Seeking a different way, McClelland took the advice of a friend and went down to Dallas to visit Dimensional Fund Advisors. On that trip he was convinced by the efficient market hypothesis and the merits of passive investing. When he returned to Canada, he moved his clients, who were 96 per cent in Assante product, into Dimensional and other index tracking funds.

“That was the toughest move in my career, because my parent company disagreed with my approach,” McClelland says. “Even though I was always in their top three advisors over the past 20 years I was persona non grata because I wasn’t supporting company product.

“I think the problem is that conflict of interest still exists today. It exists, certainly with the banks and the selling that they have to do of their own mutual funds. It doesn't exist as much on the brokerage side, but it still does. Any company that has a product manufacturer and financial advisors, that's a conflict.”

McClelland accepts that things on the brokerage side are better than they used to be. Fee based models have taken much of the conflict out of this business. Still, though, he notes that his own firm used a points system that incentivized distribution of house product. Advisors could earn trips through a system where house product was worth more points than externally managed funds. That program, he notes, has been discontinued in recent years.

McClelland also stressed the positives of his experience with Assante. The compensation system at Assante allowed him to run his own business and be left alone. Sure, he missed out on some points towards company trips, but the fundamental firm view of his allocation to external funds was effectively, ‘agree to disagree.’ He feels he was treated fairly and allowed to be an entrepreneur.

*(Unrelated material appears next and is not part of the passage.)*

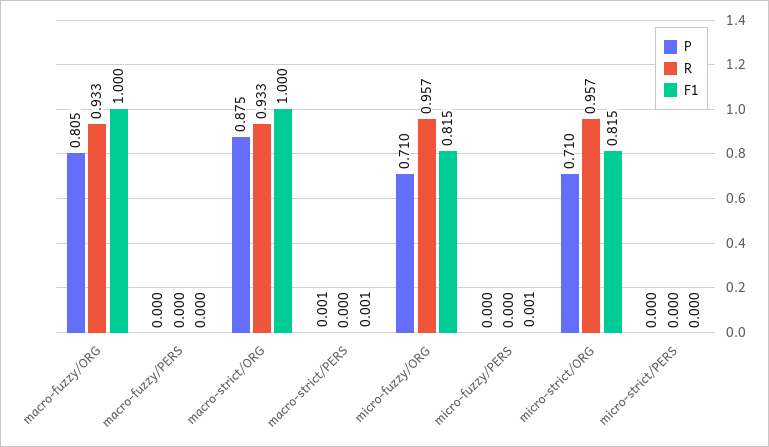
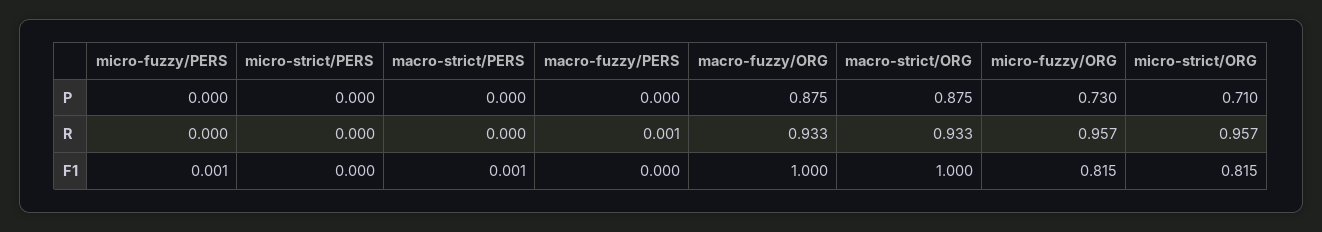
P, macro-fuzzy/ORG: 0.805 -> 0.875
R, macro-fuzzy/PERS: 0 -> 0.001
P, macro-strict/PERS: 0.001 -> 0
P, micro-fuzzy/ORG: 0.71 -> 0.73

Offering a view as to where the industry goes from here, McClelland notes that the margin pressure facing fund manufacturers will force them to keep growing by acquisition. Vertical integration is more efficient and more profitable for everyone involved. As that continues, McClelland hopes that at the very least, restrictions on product are lifted and every financial advisor, be they at a bank or a brokerage, can choose from a full menu of options for their clients. Despite all the conflicts of interest he still sees in the industry, looking back on where he started McClelland believes great progress has been made.

“At the end of the day, Assante was a wonderful firm to work with for 35 years,” he says. “My experiences with conflicts of interest are not unique to my firm. In fact, I believe they exist in most firms today. If you hear them say there’s no conflict of interest, you just haven’t asked the right question.” 

“It’s 100 per cent better now.,” he continues. “The DSC is gone. Advisors are now fee based. If the account does well, the client does well, the advisor does well. If the account continues to grow, the fee rate goes down. So that's all in favour of the client. The advisor and the client are on the same side of the table.”